/---

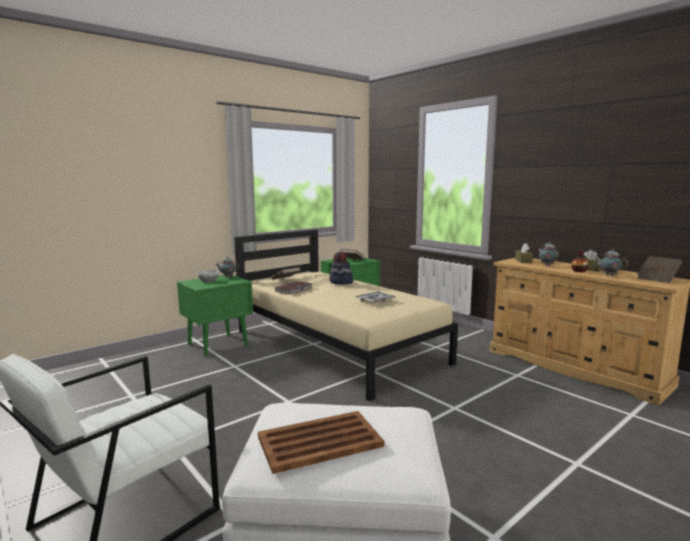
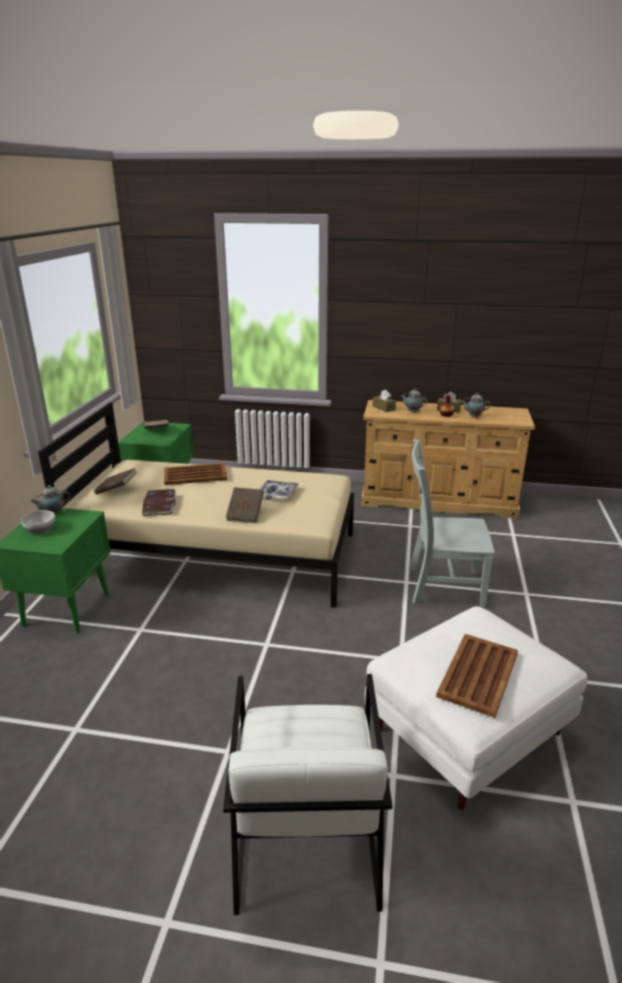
camera: 40 degrees left, 15 degrees up
hat [329,252,353,284] -> brown tray [164,463,227,485]
brown book [637,256,682,283] -> brown book moved to [226,487,264,523]
none -> grey chair [409,439,495,607]

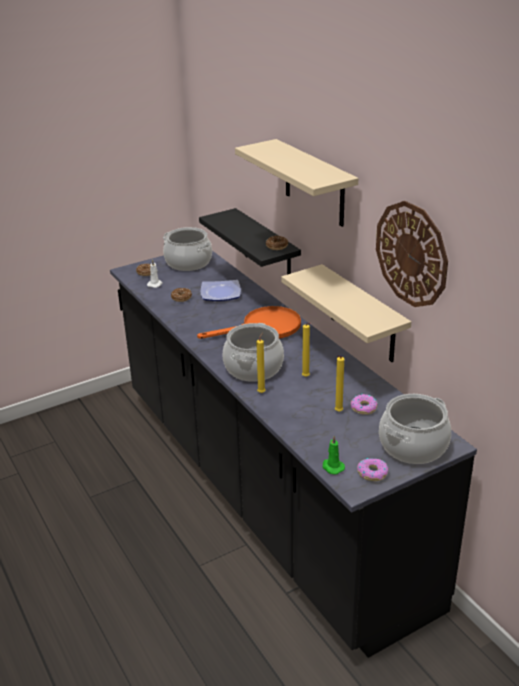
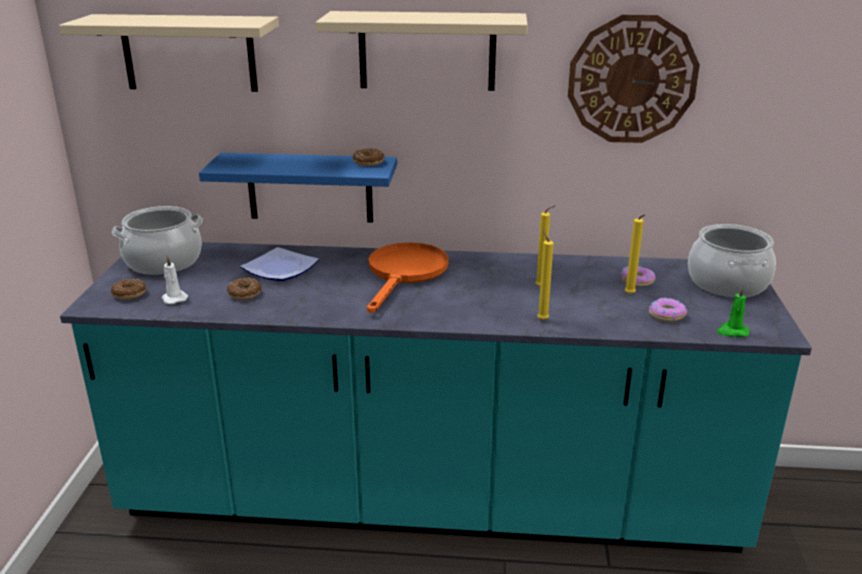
camera: 55 degrees left, 5 degrees down
black counter [110,251,477,658] -> turquoise counter [60,242,812,553]
black shelf [199,208,301,288] -> blue shelf [199,153,397,223]
cooking pot [223,323,284,382] -> none
beige shelf [281,264,411,362] -> beige shelf moved to [59,14,279,92]
donut [357,458,388,481] -> donut moved to [649,298,687,322]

\---

_PROMPT_: After locating the line with "hat [329,252,353,284] ->", transcribe it and the rest of the data above exactly as written, without any picture.

_OUTPUT FOR THIS TASK_:
hat [329,252,353,284] -> brown tray [164,463,227,485]
brown book [637,256,682,283] -> brown book moved to [226,487,264,523]
none -> grey chair [409,439,495,607]

camera: 55 degrees left, 5 degrees down
black counter [110,251,477,658] -> turquoise counter [60,242,812,553]
black shelf [199,208,301,288] -> blue shelf [199,153,397,223]
cooking pot [223,323,284,382] -> none
beige shelf [281,264,411,362] -> beige shelf moved to [59,14,279,92]
donut [357,458,388,481] -> donut moved to [649,298,687,322]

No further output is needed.